Clara Peller became a celebrity and went on to do interviews and star in other commercials, so she may have been too big for Wendy’s to handle quietly. Wendy’s was still able to ensure she didn’t say anything they didn’t want her to. In an interview with Bryant Gumble on the Today Show in 1984, Joe Sedelmaier, the commercial’s director, kept a watchful eye on her. He would instruct her to do things like “say that again” and “look up at me” and she would listen, almost as if she was under his control. Denny Lynch, a higher-up at Wendy’s at the time, once said “Clara can find the beef only in one place, and that is Wendy’s,” effectively taking her voice from her. So, despite being unable to do what they did to the others, Wendy’s still found a way to silence her. She obviously knows something, Wendy’s paid her $500,000 for the three commercials—which is a lot—and it is almost too obvious that her wage was so high because Wendy’s was paying her off. In later years, after leaving Wendy’s, Clara appeared on talk shows and in commercials and seemed to only be able to say rudimentary things such as “where’s the (blank)” and similar short sentences of no substance. I have no proof Wendy’s hurt Clara, making her unable to say anything about what happened behind the scenes of the commercial, but I sure as heck believe they did.
Others who have looked into the whereabouts of the beef include a middle-aged man, who originally asked the question and whose existence has pretty much been erased, and DJ Coyote McCloud, who performed the 1984 hit song “Where’s the Beef.” McCloud’s career ended within the next year.

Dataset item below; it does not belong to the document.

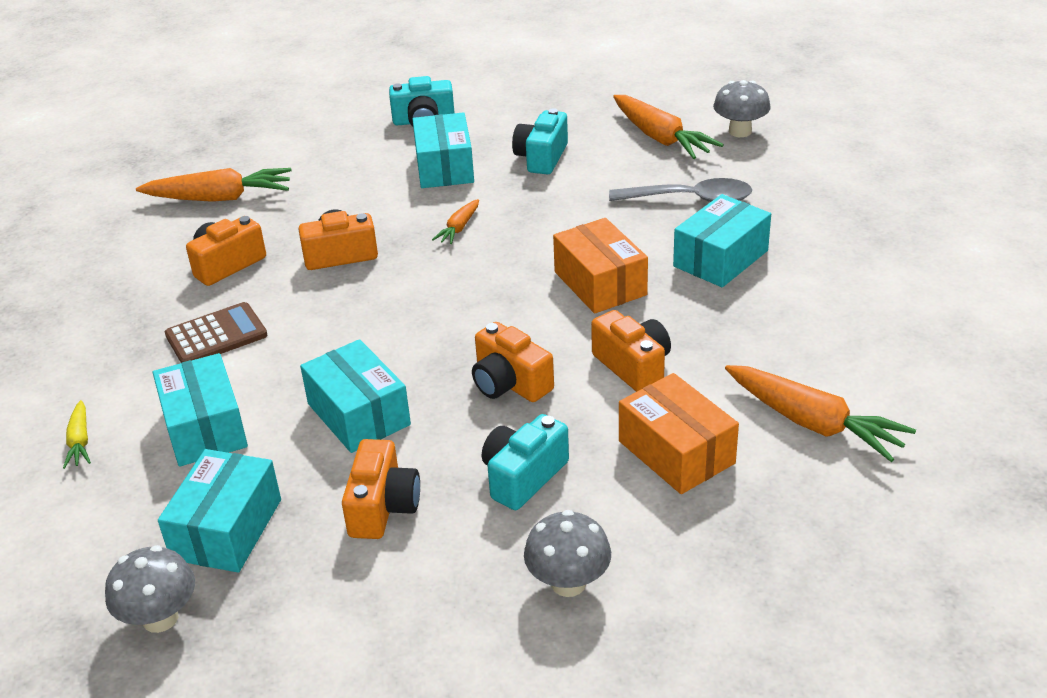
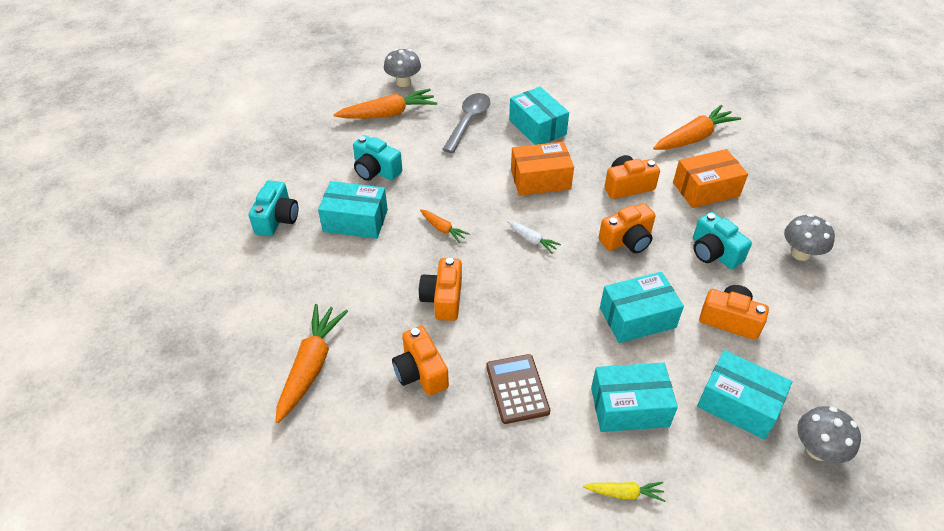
camera: 75 degrees left, 10 degrees up
(470, 300) = (532, 240): none -> white carrot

Coincidence? Impossible. This begs the question: what did Wendy’s do to these individuals? We may never know because Wendy’s did a fine job of covering their tracks. And I know what you’re thinking, “Why are you looking into Wendy’s and not this House of Buns the commercial was attacking? They seem like the more obvious suspect.” It is because my research has found that the House of Buns is not a real place, it only exists within these Wendy’s commercials. You must ask, why did Wendy’s launch an attack on a fictional fast food chain and then silence everyone involved in the attack? I deduced that it was to get the public to focus on the House of Buns and not Wendy’s. They were diverting attention from themselves, and we fell for their evil plot. What is Wendy’s hiding? What secret is so big that they are willing to (allegedly) make so many people effectively disappear?
This is only the tip, but I can tell that I’m at the precipice of something huge. I think they know I am onto them, every day this week there has been a van with the Wendy’s logo sitting outside of my room, and call me crazy all you want, but I know for a fact that Dave Thomas, the founder of Wendy’s, has been following me for the past month. Also, I awoke the other day to find my bed full of Big Macs that seemed to be torn apart in a rage filled fury with a note that said “Love Big Red.” I fear for my life and the lives of my loved ones, but I must search on; the story is too important. Please do not let me end up like Clara Peller, with the ability to speak her own mind stolen from her, or like William Welter, a faceless name never to be heard of again. But whatever happens, no matter what, please make sure I do not end up like DJ Coyote McCloud, the thought alone terrifies me. So please contact me, work with me—maybe together we can take down Wendy’s. Dave Thomas can only silence so many people. Do it for Clara, do it for Cliff, do it for the middle-aged man, do it for Coyote, do it for me, do it for yourself. Quality may be their recipe, but justice is ours.